Por desgracia, las mismas potencias de Occidente que defendieron este pacto lo han sometido a una erosión continua en años recientes. Han ido socavando sus propias obligaciones, y en consecuencia las del mundo, derivadas de una responsabilidad que en su momento consideraron crucial para la estabilidad global.
Ese ataque, en opinión de los expertos, alcanzó un nuevo extremo la semana pasada, cuando el gobierno del Reino Unido anunció un nuevo plan aplicable a miles de ciudadanos extranjeros que se encuentran en ese país y han solicitado asilo. En vez de escuchar sus argumentos, planea enviarlos a Ruanda, un país lejano en que prácticamente rige una dictadura y la mayoría nunca ha puesto un pie, para que se conviertan en el problema de alguien más.

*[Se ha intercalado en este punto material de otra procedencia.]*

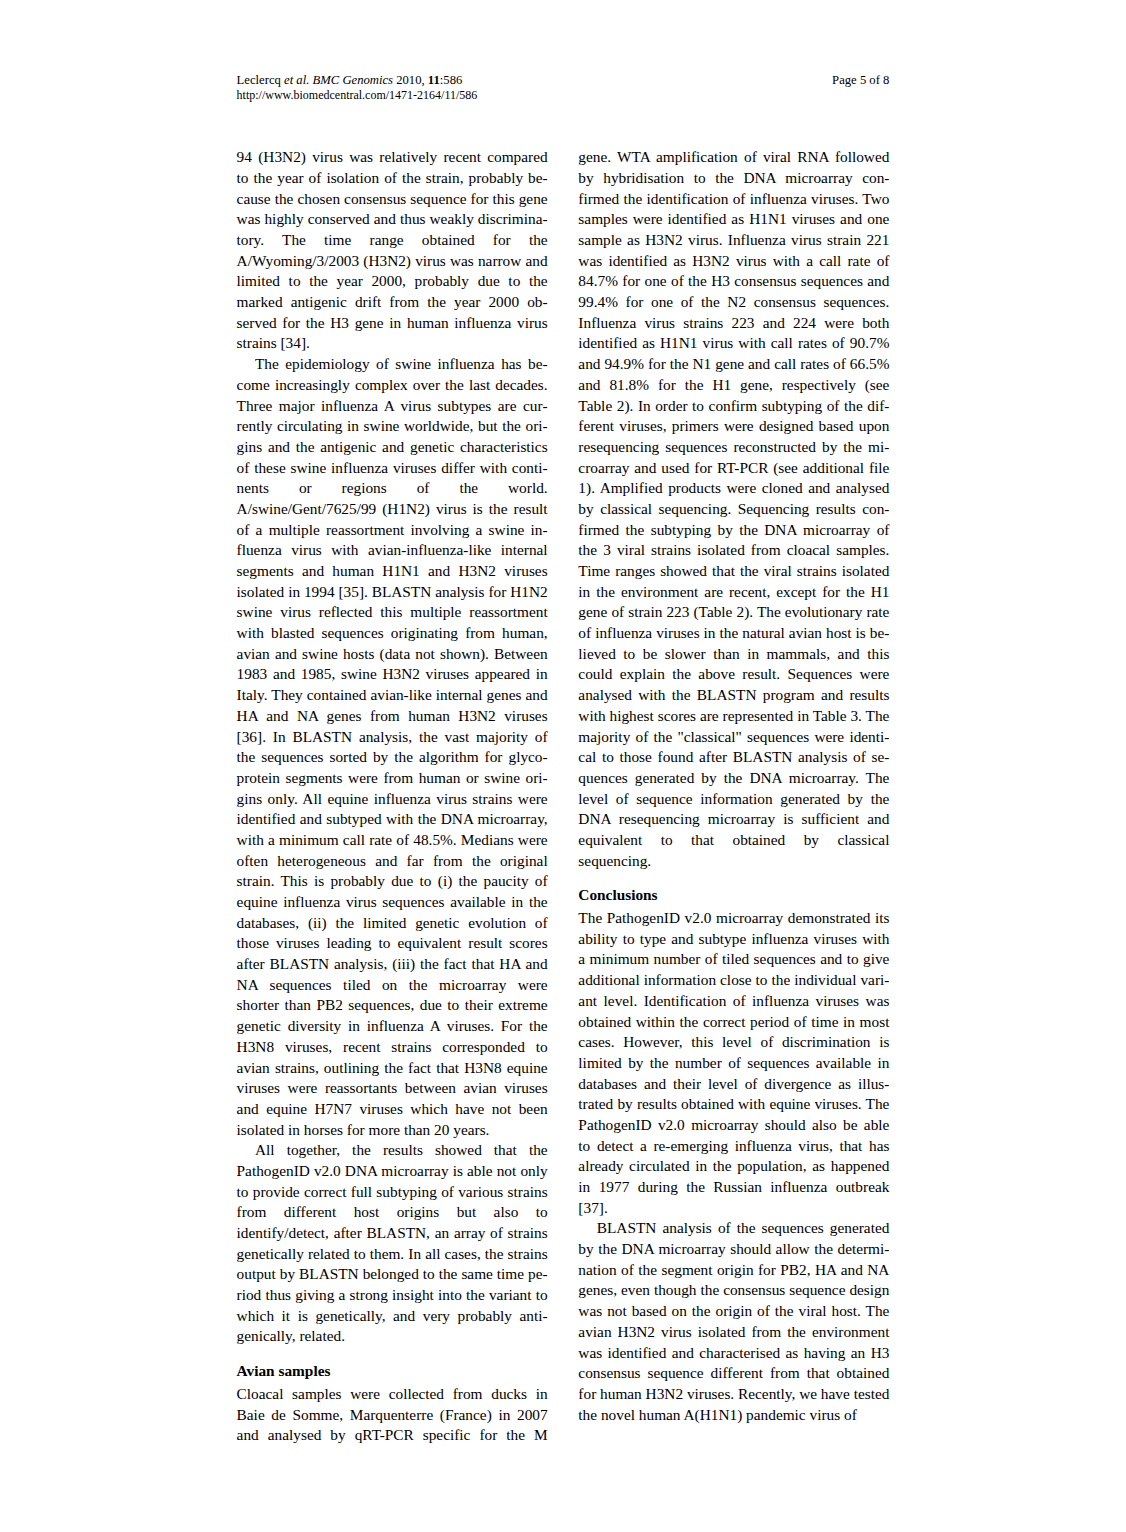Leclercq et al. BMC Genomics 2010, 11:586
http://www.biomedcentral.com/1471-2164/11/586
Page 5 of 8
94 (H3N2) virus was relatively recent compared to the year of isolation of the strain, probably because the chosen consensus sequence for this gene was highly conserved and thus weakly discriminatory. The time range obtained for the A/Wyoming/3/2003 (H3N2) virus was narrow and limited to the year 2000, probably due to the marked antigenic drift from the year 2000 observed for the H3 gene in human influenza virus strains [34].
The epidemiology of swine influenza has become increasingly complex over the last decades. Three major influenza A virus subtypes are currently circulating in swine worldwide, but the origins and the antigenic and genetic characteristics of these swine influenza viruses differ with continents or regions of the world. A/swine/Gent/7625/99 (H1N2) virus is the result of a multiple reassortment involving a swine influenza virus with avian-influenza-like internal segments and human H1N1 and H3N2 viruses isolated in 1994 [35]. BLASTN analysis for H1N2 swine virus reflected this multiple reassortment with blasted sequences originating from human, avian and swine hosts (data not shown). Between 1983 and 1985, swine H3N2 viruses appeared in Italy. They contained avian-like internal genes and HA and NA genes from human H3N2 viruses [36]. In BLASTN analysis, the vast majority of the sequences sorted by the algorithm for glycoprotein segments were from human or swine origins only. All equine influenza virus strains were identified and subtyped with the DNA microarray, with a minimum call rate of 48.5%. Medians were often heterogeneous and far from the original strain. This is probably due to (i) the paucity of equine influenza virus sequences available in the databases, (ii) the limited genetic evolution of those viruses leading to equivalent result scores after BLASTN analysis, (iii) the fact that HA and NA sequences tiled on the microarray were shorter than PB2 sequences, due to their extreme genetic diversity in influenza A viruses. For the H3N8 viruses, recent strains corresponded to avian strains, outlining the fact that H3N8 equine viruses were reassortants between avian viruses and equine H7N7 viruses which have not been isolated in horses for more than 20 years.
All together, the results showed that the PathogenID v2.0 DNA microarray is able not only to provide correct full subtyping of various strains from different host origins but also to identify/detect, after BLASTN, an array of strains genetically related to them. In all cases, the strains output by BLASTN belonged to the same time period thus giving a strong insight into the variant to which it is genetically, and very probably antigenically, related.
Avian samples
Cloacal samples were collected from ducks in Baie de Somme, Marquenterre (France) in 2007 and analysed by qRT-PCR specific for the M gene. WTA amplification of viral RNA followed by hybridisation to the DNA microarray confirmed the identification of influenza viruses. Two samples were identified as H1N1 viruses and one sample as H3N2 virus. Influenza virus strain 221 was identified as H3N2 virus with a call rate of 84.7% for one of the H3 consensus sequences and 99.4% for one of the N2 consensus sequences. Influenza virus strains 223 and 224 were both identified as H1N1 virus with call rates of 90.7% and 94.9% for the N1 gene and call rates of 66.5% and 81.8% for the H1 gene, respectively (see Table 2). In order to confirm subtyping of the different viruses, primers were designed based upon resequencing sequences reconstructed by the microarray and used for RT-PCR (see additional file 1). Amplified products were cloned and analysed by classical sequencing. Sequencing results confirmed the subtyping by the DNA microarray of the 3 viral strains isolated from cloacal samples. Time ranges showed that the viral strains isolated in the environment are recent, except for the H1 gene of strain 223 (Table 2). The evolutionary rate of influenza viruses in the natural avian host is believed to be slower than in mammals, and this could explain the above result. Sequences were analysed with the BLASTN program and results with highest scores are represented in Table 3. The majority of the "classical" sequences were identical to those found after BLASTN analysis of sequences generated by the DNA microarray. The level of sequence information generated by the DNA resequencing microarray is sufficient and equivalent to that obtained by classical sequencing.
Conclusions
The PathogenID v2.0 microarray demonstrated its ability to type and subtype influenza viruses with a minimum number of tiled sequences and to give additional information close to the individual variant level. Identification of influenza viruses was obtained within the correct period of time in most cases. However, this level of discrimination is limited by the number of sequences available in databases and their level of divergence as illustrated by results obtained with equine viruses. The PathogenID v2.0 microarray should also be able to detect a re-emerging influenza virus, that has already circulated in the population, as happened in 1977 during the Russian influenza outbreak [37].
BLASTN analysis of the sequences generated by the DNA microarray should allow the determination of the segment origin for PB2, HA and NA genes, even though the consensus sequence design was not based on the origin of the viral host. The avian H3N2 virus isolated from the environment was identified and characterised as having an H3 consensus sequence different from that obtained for human H3N2 viruses. Recently, we have tested the novel human A(H1N1) pandemic virus of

Tampoco es que el Reino Unido haya inventado la práctica de refundir a los refugiados y solicitantes de asilo en instalaciones lejanas. Los gobiernos europeos les han pagado a déspotas y caudillos extranjeros, en países como Sudán y Libia, para que detengan a inmigrantes durante años por ellos. Australia terceriza este trabajo a una serie de naciones isleñas descritas en ocasiones como su archipiélago gulag. Estados Unidos, de hecho, fue el primero en recurrir a esta práctica en 1991, cuando desvió embarcaciones llenas de haitianos a la bahía de Guantánamo, en Cuba.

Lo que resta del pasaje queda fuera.